Keypoint coordinate data:

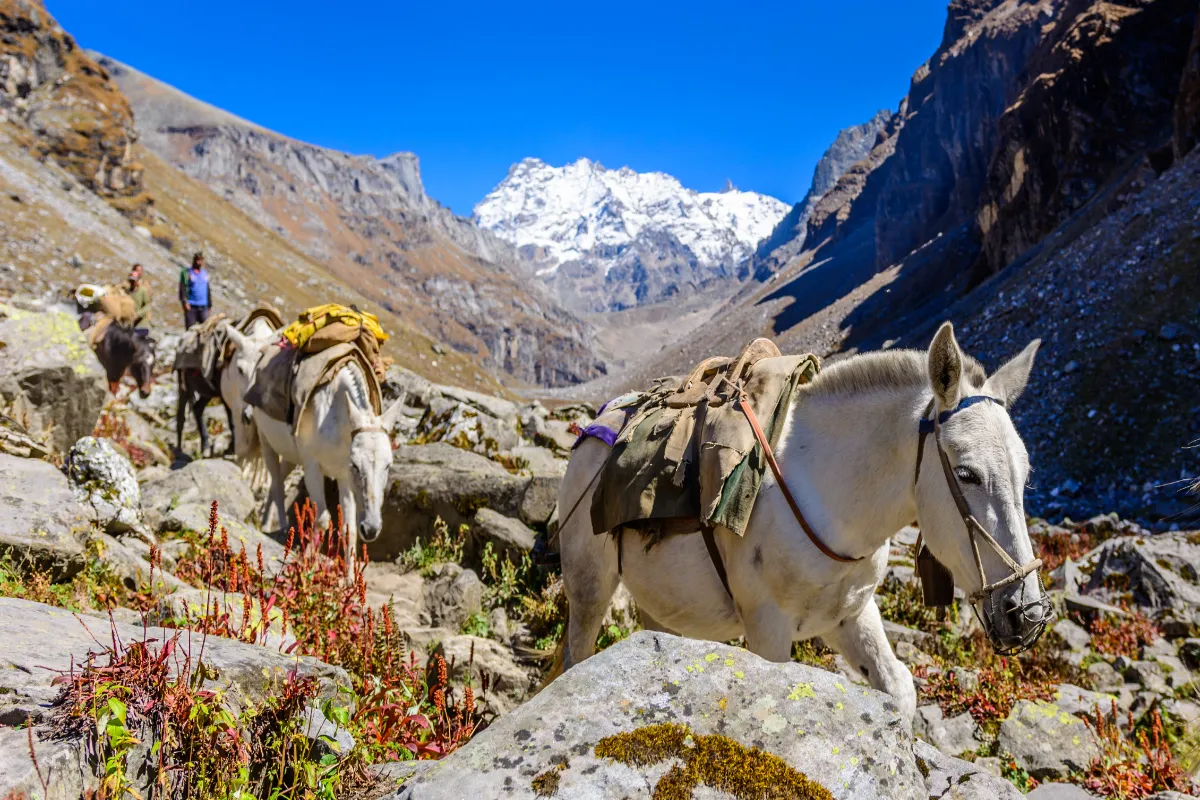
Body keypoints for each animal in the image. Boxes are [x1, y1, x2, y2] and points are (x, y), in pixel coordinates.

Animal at [251, 359, 405, 577]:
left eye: (388, 465)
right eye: (355, 464)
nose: (371, 529)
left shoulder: (344, 477)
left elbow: (349, 529)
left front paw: (350, 582)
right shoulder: (312, 468)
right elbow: (322, 520)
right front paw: (308, 564)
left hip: (290, 455)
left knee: (278, 478)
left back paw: (267, 523)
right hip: (267, 441)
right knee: (276, 481)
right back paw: (279, 526)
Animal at [554, 322, 1048, 723]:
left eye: (1026, 475)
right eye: (966, 474)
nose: (1025, 615)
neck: (827, 494)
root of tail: (597, 426)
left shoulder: (851, 615)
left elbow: (898, 687)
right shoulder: (768, 630)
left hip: (662, 606)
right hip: (589, 587)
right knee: (576, 654)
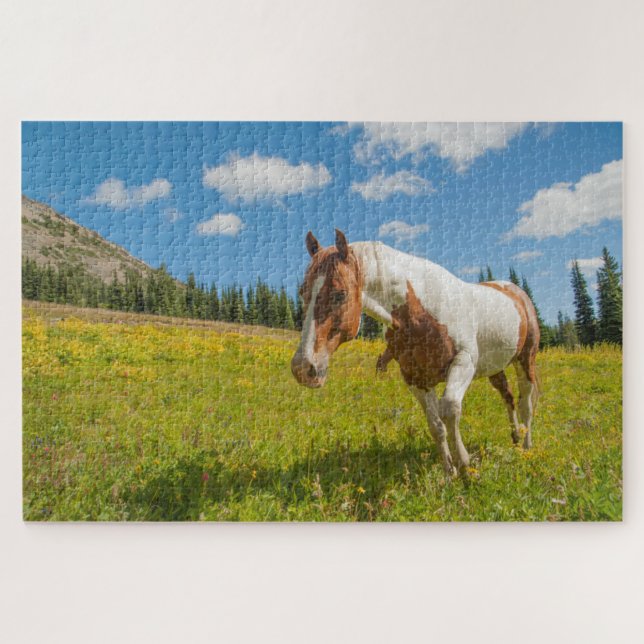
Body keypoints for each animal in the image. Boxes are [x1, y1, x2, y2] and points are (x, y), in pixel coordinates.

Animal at [290, 229, 540, 476]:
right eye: (302, 292)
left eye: (340, 294)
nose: (303, 368)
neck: (419, 314)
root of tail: (517, 293)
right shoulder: (415, 378)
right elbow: (436, 425)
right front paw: (450, 473)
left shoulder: (464, 362)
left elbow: (449, 409)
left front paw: (465, 465)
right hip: (494, 368)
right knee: (508, 397)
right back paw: (516, 438)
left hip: (525, 361)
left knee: (526, 403)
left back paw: (527, 448)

What to work on: In the answer, the entries should be restated verbatim, with all pictures omitted.

Answer to the problem:
Body keypoints for each animal in the image. Boxes are [x1, y1, x2, y2] and points are (x, y), in pixel coordinates.

Animal at [251, 359, 405, 577]:
left eye: (388, 465)
right eye: (355, 464)
nose: (371, 529)
left shoulder: (344, 477)
left elbow: (349, 529)
left front paw: (350, 582)
right shoulder: (312, 468)
right elbow: (322, 520)
right front paw: (308, 564)
left hip: (290, 455)
left knee: (278, 478)
left back paw: (267, 523)
right hip: (267, 441)
right knee: (276, 481)
right back paw: (279, 526)
Animal at [554, 322, 1048, 723]:
left eye: (1026, 475)
right eye: (966, 474)
nose: (1025, 615)
neck: (827, 494)
root of tail: (597, 426)
left shoulder: (851, 615)
left elbow: (898, 687)
right shoulder: (768, 630)
left hip: (662, 606)
right hip: (589, 587)
right knee: (576, 654)
Body keypoints for each animal in the image. Boxes are [x1, y1, x2, y2] and points are (x, y), in pixel coordinates.

Animal at [290, 229, 540, 476]:
right eye: (302, 292)
left eye: (340, 294)
nose: (303, 368)
neck: (419, 314)
root of tail: (517, 293)
right shoulder: (415, 378)
right elbow: (436, 425)
right front paw: (450, 473)
left shoulder: (464, 362)
left elbow: (449, 409)
left front paw: (465, 465)
right hip: (494, 368)
right knee: (508, 397)
right back paw: (516, 438)
left hip: (525, 361)
left knee: (526, 403)
left back paw: (527, 448)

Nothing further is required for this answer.